I believe Scripture to be inspired completely. My whole life is based around that fact. I also know that it was inspired through man and some of the mechanics of how that happened are explored by scholars. Not all modern or past scholarship was intended to discredit this or anything else. Not hardly. Most Biblical scholarship is intended to understand more fully what God was saying, to whom, how it would have been received and how it has been historically interpreted. Therefore, understanding when Luke was written is a fair quest. It would explain the original audience and that's actually important to understanding why God chose a specific time and place to inspire the writing. This roots the inspired Scripture in a time and place rather than a random occurrence. Knowing why God chose that time and place and how the original readers would have understood the inspired Scripture keeps us from making the Scriptures American or "now" or anything else that we'd like to force them to say. It's an important safeguard away from some of the modern scholarship that would discredit it altogether. Not the opposite.
Ted C 03/22/2011 10:40
I think it's entirely possible all four narratives were based on a single account in circulation back in the day. I just think it's wrong to assume out of secular philosophical bias that they aren't in essence the teachings of the purported authors, that they were erroneously attributed or that supernatural elements were added to the texts in later centuries.
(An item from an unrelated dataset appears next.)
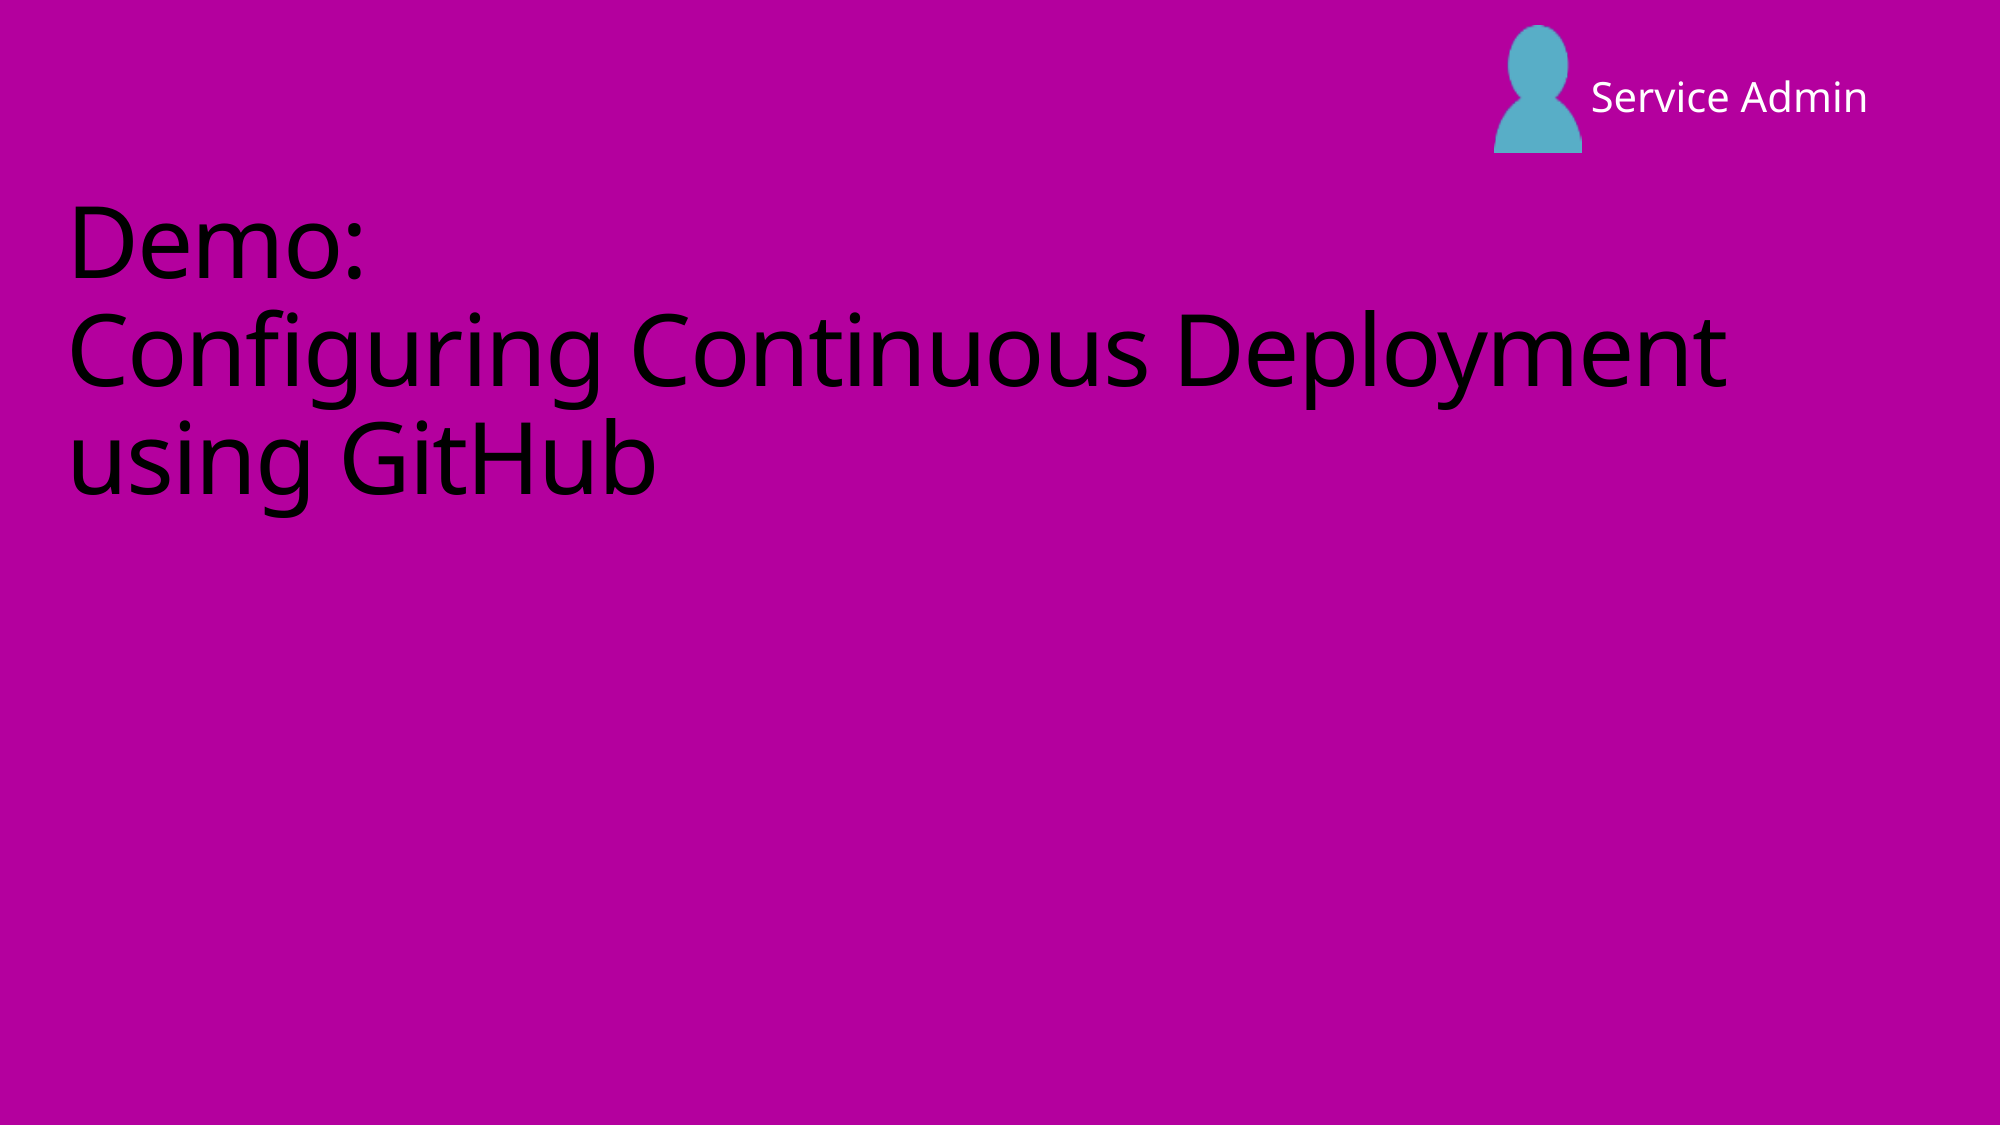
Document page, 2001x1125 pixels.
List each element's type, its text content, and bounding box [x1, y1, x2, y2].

title Demo: Configuring Continuous Deployment using GitHub [42, 177, 1955, 753]
text_box Service Admin [1520, 69, 1974, 164]
picture [1494, 25, 1582, 153]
Most people who make assumptions like these accompany their assumptions with wild theories that have zero evidential proof.
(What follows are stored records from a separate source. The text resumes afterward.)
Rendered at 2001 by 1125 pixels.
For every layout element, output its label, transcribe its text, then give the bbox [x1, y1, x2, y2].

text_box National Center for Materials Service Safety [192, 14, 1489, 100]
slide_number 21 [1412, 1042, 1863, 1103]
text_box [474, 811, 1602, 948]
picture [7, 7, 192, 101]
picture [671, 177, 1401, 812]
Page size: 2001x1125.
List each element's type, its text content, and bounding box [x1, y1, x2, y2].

If the writings are not what they say they are, we are left with Lewis' Trillema (There's good old C.S. Lewis again!) Jesus claimed to be divine and claimed to be the only way to God. This means either He was the Son of God, He was mad or He was evil. The choices are Liar (He claimed to be God and knew he wasn't), Lunatic (He claimed to be God and thought He was, but was mentally ill) or Lord (He claimed to be God and Is God). If someone argues that the elements of Lewis' Trillemma were added after the fact, they are still left with the widely documented fact that all of the 12 apostles suffered torture or horrible executions for believing that Jesus is God and the only way to God. Why would someone willingly suffer inverted crucifixion for a lie designed to get them glory and fame? The fact of the apostles' willing deaths is - in and of itself - evidential proof for the authenticity of the Gospels.

I've given my testimony to the point that every time I put it out there I deliver it almost word for word the same. And I've heard some speakers give the same message over and over to the point where I can deliver their messages myself almost word for word. I think it's likely that in travelling from town to town and retelling the narrative over and over the apostles came to a bit of a consensus regarding the basic elements of what they'd been through, and then liked to add their own details to make their testimonies personal.

You're right; comparing this possibility to UFOs is a little over the top! Now I'm laughing myself!
Brian Hardin 03/27/2011 01:01
Yes indeed to what you're saying but......who ever said anything to the contrary?
Sarajane8 03/30/2011 04:19
Hmmm....Interesting, good debate :)

You all seem very knowledgeable .
May I ask what of the 14 books that have been left out of our Bible?